# Project Planning Stage(individual)

### 1. Data Description 
Two files were collected by a research group in Computer Science at UBC, to help us complete our project. One contains **196** players' information; the other one records **1535** playing sessions.

The 7 columns in the 'players.csv' dataset are:
- `experience` - Experience level
- `subscribe` - The subscription state of the player
- `hashedEmail` - The hashed email address of the player
- `played_hours` - Time the player spent on the game(in hours)
- `name` - Name
- `gender` - Gender
- `Age` - Age

The 5 columns in the 'sessions.csv' dataset are:
- `hashedEmail` - The hashed email address of the player
- `start_time` - Start time of the session
- `end_time` - End time of the session
- `original_start_time` - Original start time of the session
- `original_end_time` - Original end time of the session

Note:
We need to notice that some cells are missing information or provide invalid information, which may cause some compiling failures in our coding process or lead to some errors.
Also, as we previewed the dataset, the sample size of 'Pro' in the 'experience' column is too small, which may cause some trouble when we do the final calculation.

### 2. Questions
The broad question that I'm willing to choose is Question 1: What player characteristics and behaviours are most predictive of subscribing to a game-related newsletter, and how do these features differ between various player types?

I come up with a specific question: Can the amount of time a player spends playing the game (played_hours) and their age (Age) predict their experience level (Beginner, Amateur, Regular, Veteran, Pro) in the Minecraft research server dataset?

### 3. Exploratory Data Analysis and Visualization
#### 3.1 Attaching core packages

In [None]:
library(tidyverse)
library(tidymodels)
library(repr)

#### 3.2 Load the dataset into R

In [None]:
players_origin <- read_csv("dsci-100-student/players.csv") |>
mutate(experience = as_factor(experience))

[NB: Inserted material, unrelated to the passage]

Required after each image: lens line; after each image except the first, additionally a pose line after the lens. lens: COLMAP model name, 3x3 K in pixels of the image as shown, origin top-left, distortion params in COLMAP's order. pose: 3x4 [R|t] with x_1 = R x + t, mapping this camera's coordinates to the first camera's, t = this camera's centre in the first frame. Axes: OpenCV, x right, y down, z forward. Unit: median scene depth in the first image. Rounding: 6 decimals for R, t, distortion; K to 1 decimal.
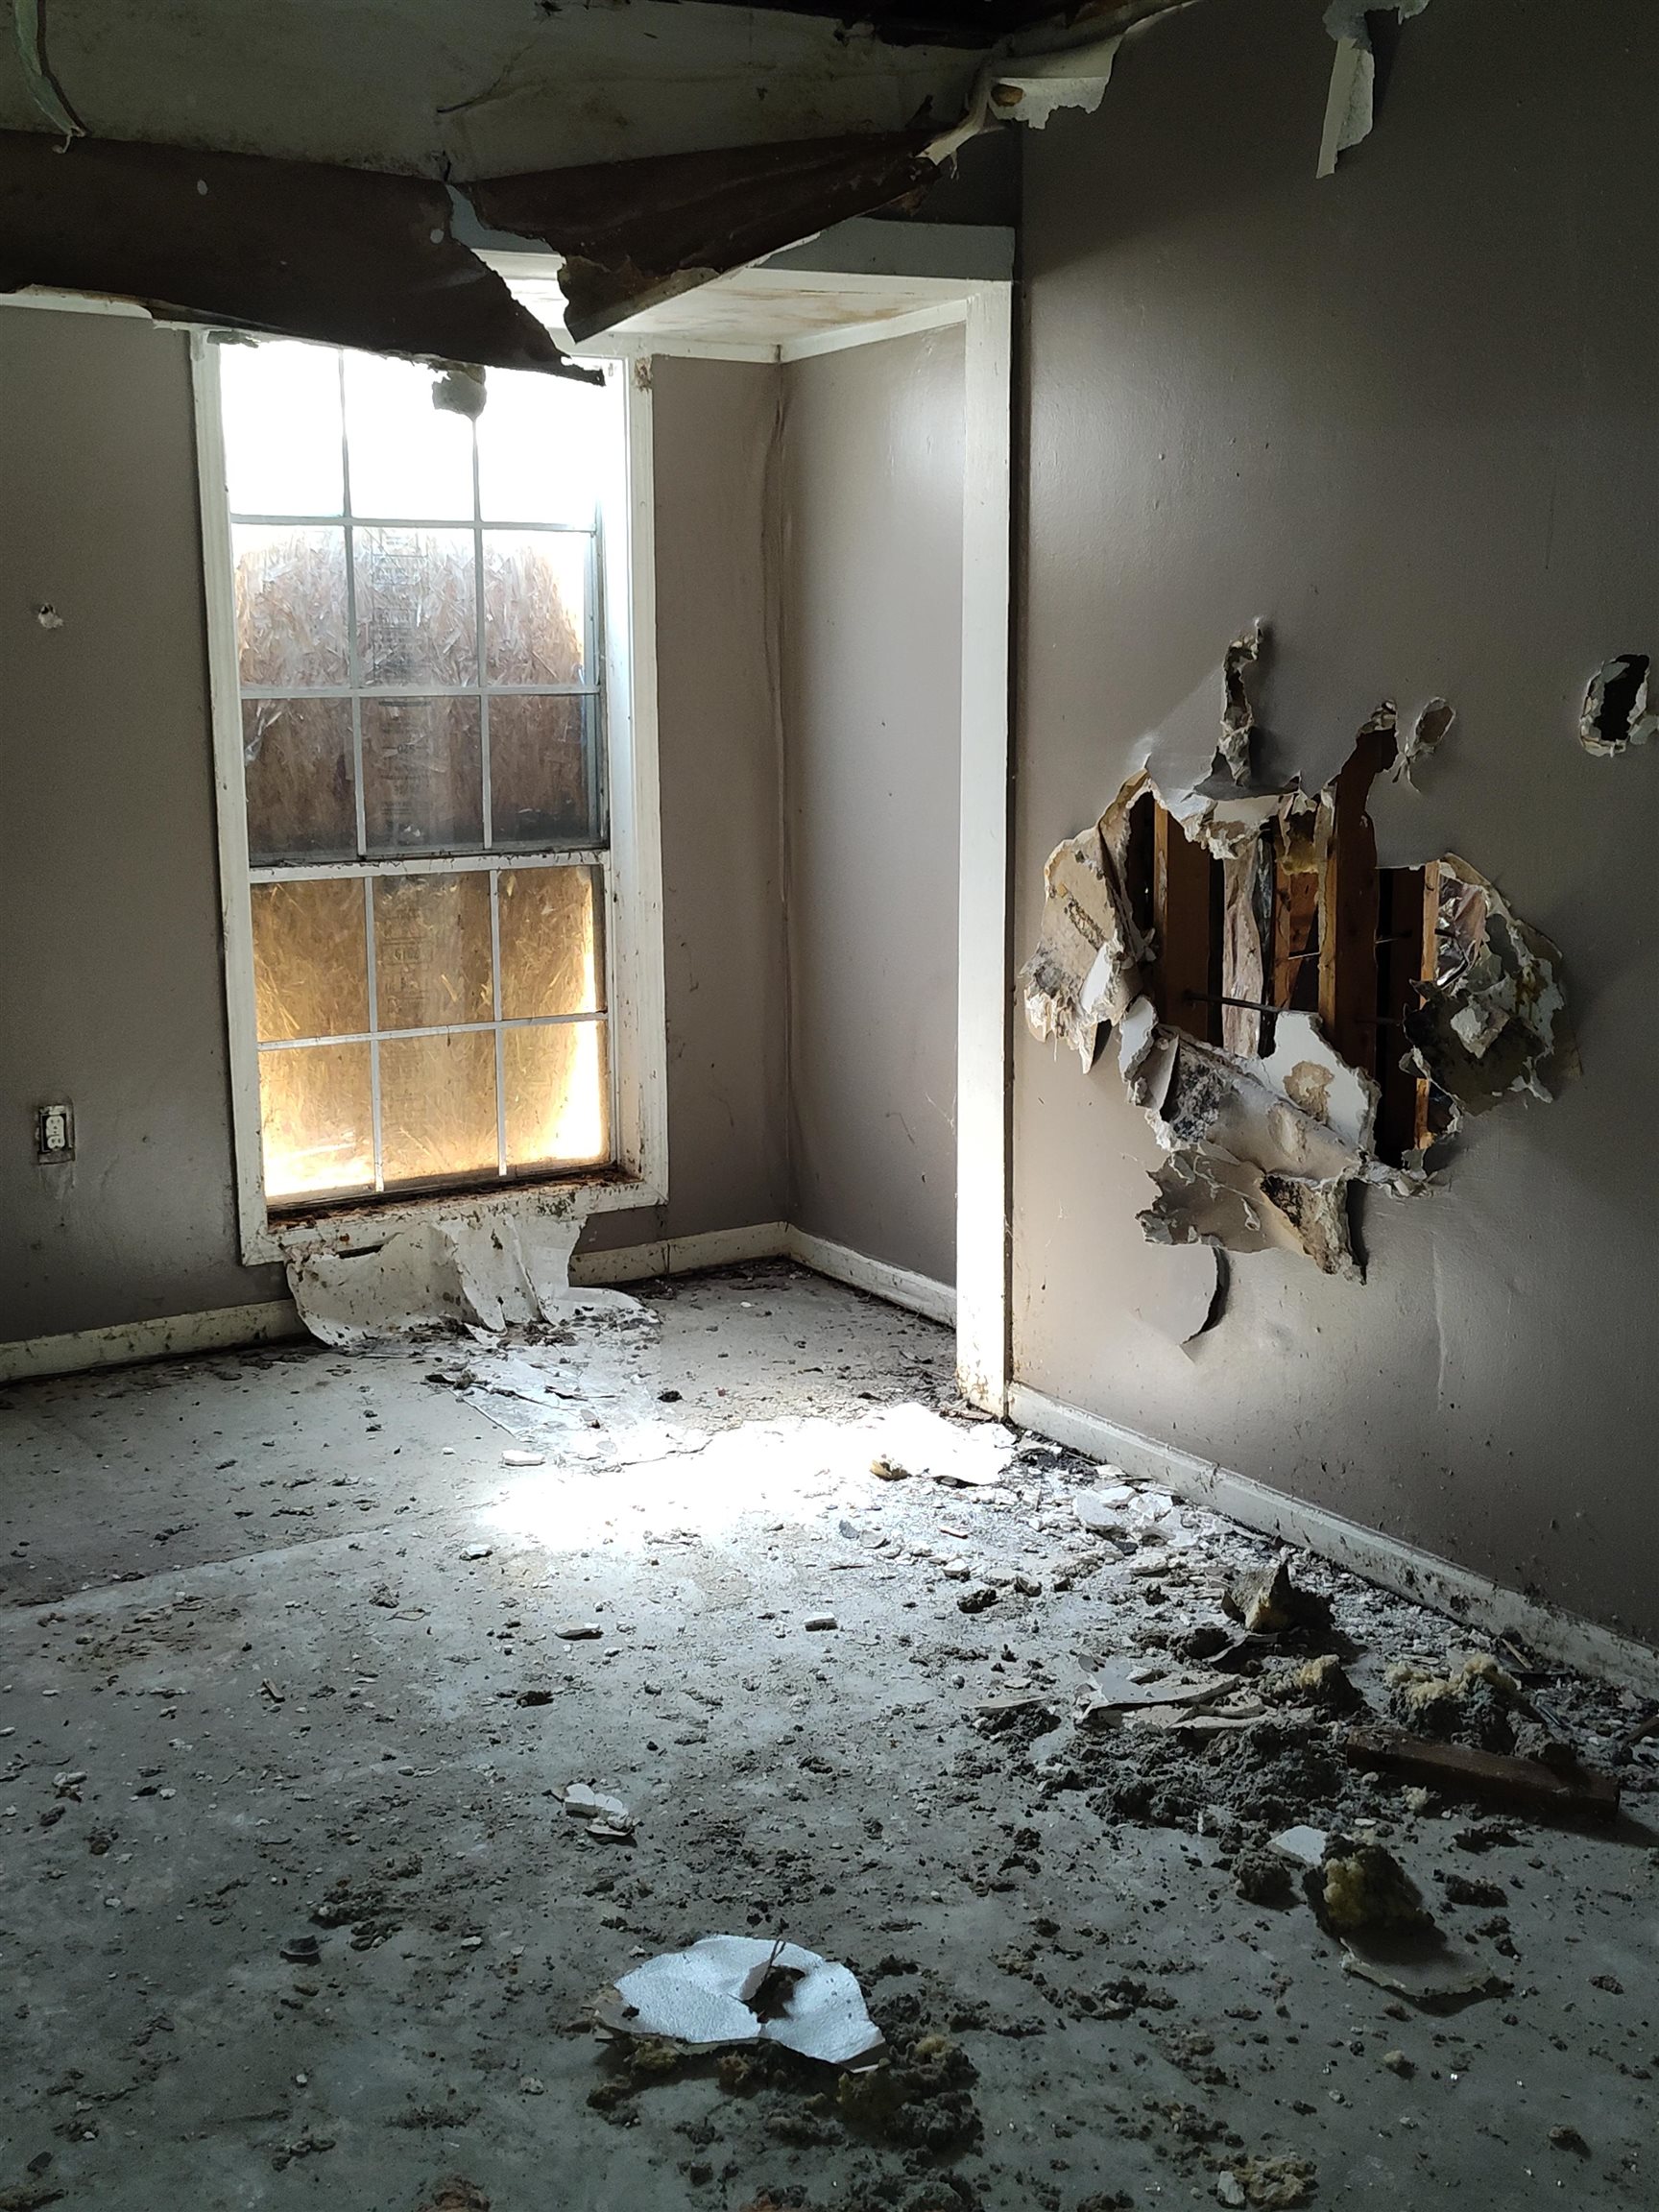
lens RADIAL K [[2422.4, 0, 822.3], [0, 2422.4, 1090.0], [0, 0, 1]] dist [0.001535, 0.179565]
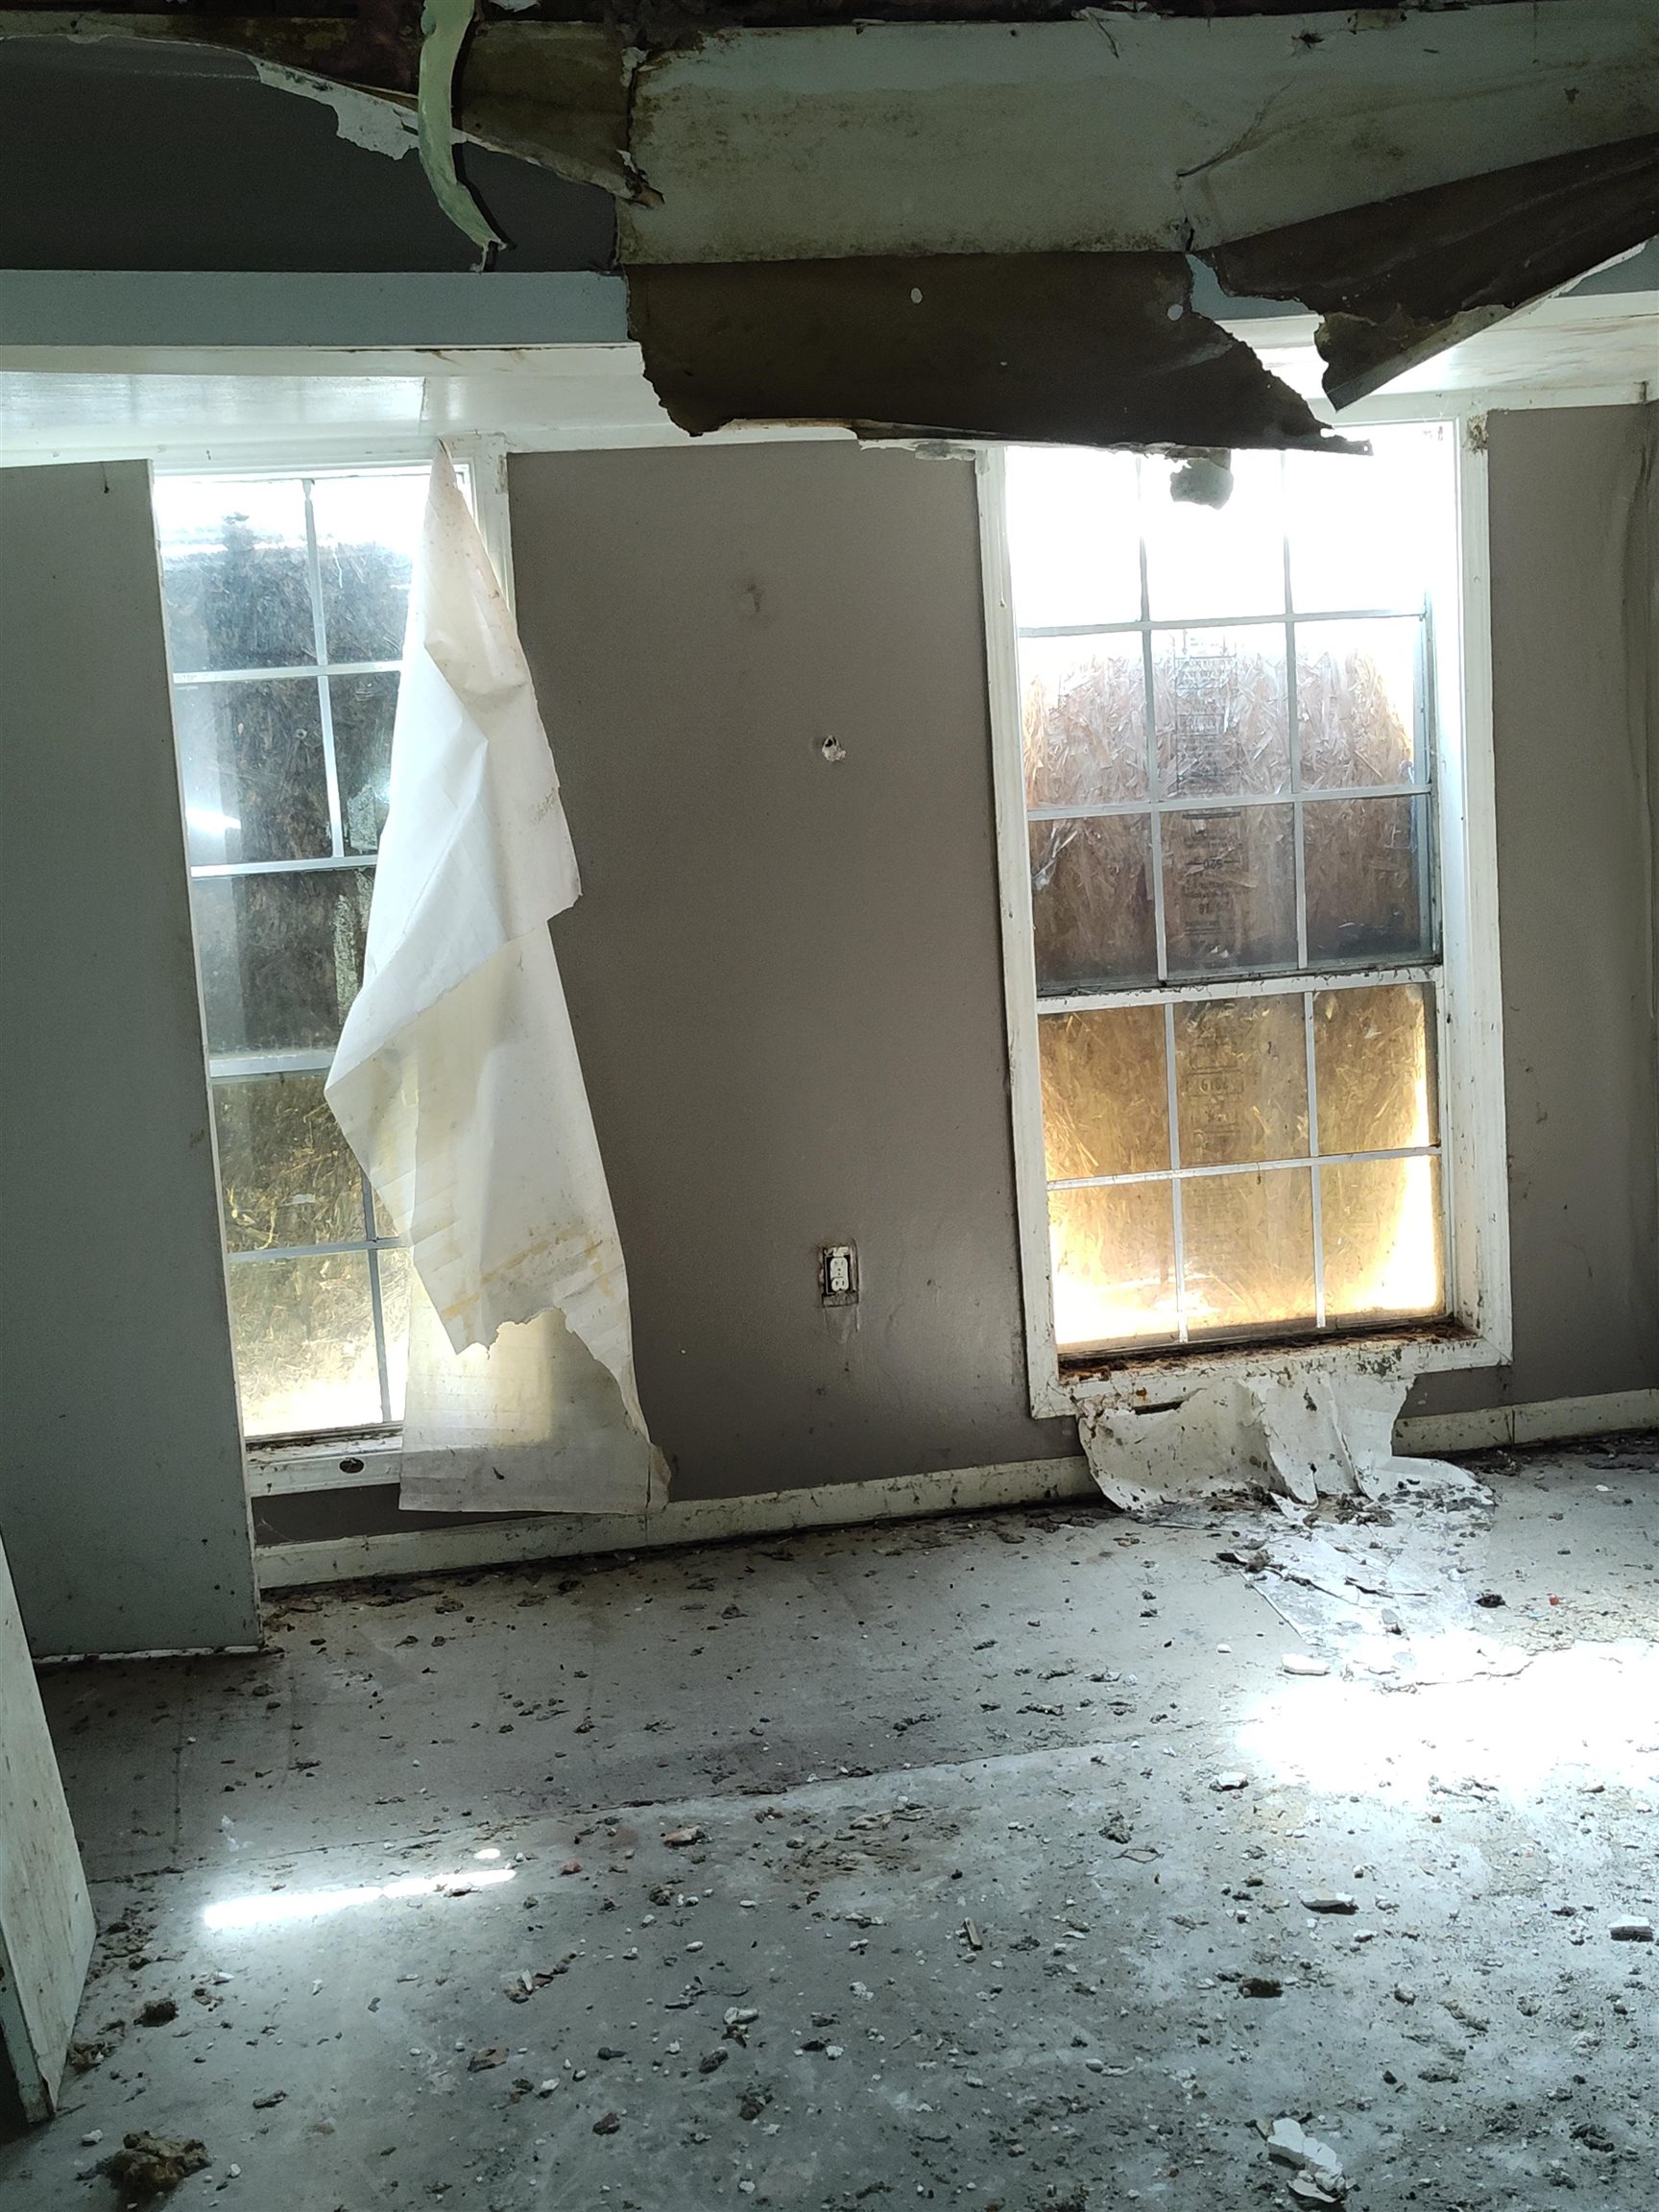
lens RADIAL K [[2422.4, 0, 822.3], [0, 2422.4, 1090.0], [0, 0, 1]] dist [0.001535, 0.179565]
pose [[0.924221, -0.003220, -0.381843, 0.048150], [-0.009607, 0.999452, -0.031682, -0.025942], [0.381736, 0.032950, 0.923684, 0.099527]]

players_summary <- players_origin |>
select(played_hours, Age) |>
map_dfr(mean, na.rm = TRUE)

players <- players_origin |>
select(experience, played_hours, Age) |>
filter(!is.na(Age))

glimpse(players_origin)
players_summary
glimpse(players)

#### 3.3 Draw the overview graph
The graph shows that it is somewhat unlikely that age and the time the player spent on the game(in hours) will predict the true experience level. 

In [None]:
options(repr.plot.height = 20, repr.plot.width = 10)
players_overview <- players |>
  ggplot(aes(x = played_hours, y = Age, color = experience, shape = experience)) +
  geom_point(alpha = 0.6) +
  labs(x = "Time of the player spent on the game(in hours)(unstandardized)",
       y = " Age of the player(in years) (unstandardized)",
       color = "The experience level of the player",
       shape = "The experience level of the player") +
  theme(text = element_text(size = 12))
players_overview

### 4. Methods and Plan
**Proposed Method:** K-Nearest Neighbors(K-NN) Classification

#### 4.1 Why K-NN is Appropriate
(1) K-NN can capture complex patterns between play time, age and experience level without assuming specific functional forms

(2) By using the k-nn classification, we don't need strong statistical assumptions about the data distribution.

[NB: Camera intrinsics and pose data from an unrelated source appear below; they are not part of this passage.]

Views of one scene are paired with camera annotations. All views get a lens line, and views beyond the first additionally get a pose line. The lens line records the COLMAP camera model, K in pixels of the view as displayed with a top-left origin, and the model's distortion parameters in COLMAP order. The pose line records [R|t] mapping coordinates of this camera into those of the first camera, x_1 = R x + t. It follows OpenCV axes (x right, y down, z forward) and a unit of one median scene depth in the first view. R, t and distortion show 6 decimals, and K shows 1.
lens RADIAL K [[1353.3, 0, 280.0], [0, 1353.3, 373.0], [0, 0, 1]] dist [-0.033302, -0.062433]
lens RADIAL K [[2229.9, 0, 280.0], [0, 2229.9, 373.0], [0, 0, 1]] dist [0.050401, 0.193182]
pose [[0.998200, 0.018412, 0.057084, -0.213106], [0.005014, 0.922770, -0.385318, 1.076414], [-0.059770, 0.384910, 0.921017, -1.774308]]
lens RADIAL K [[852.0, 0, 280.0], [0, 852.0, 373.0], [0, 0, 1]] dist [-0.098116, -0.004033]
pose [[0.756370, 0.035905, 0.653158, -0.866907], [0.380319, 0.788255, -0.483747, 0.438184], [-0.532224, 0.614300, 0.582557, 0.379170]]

#### 4.2 Potential limitations
(1) Prediction time increases with training set size

(2) Outliers in played_hours may mislead classification

#### 4.3 Model Development Plan
(1)**Setting**
- Set seed for splitting data in order to ensure the reproducibility of the process.
- Remove invalid observations(NA).
- Standardize predictors('played_hours' and 'Age')
- Split the data with the proportion 0.7, which means 70% for training, 30% for testing.
- Ensure proportional representation of all experience levels.
  
(2)**Tuning**
- Use cross-validation with 5-fold CV on the training set to find the best k value for building the model specification.
- Try the k value from 1 to 30, step by 1.
  
(3)**Evaluation**
- Apply the best k value and find out the accuracy, precision, and recall of the model.
- Make and analyze a confusion matrix.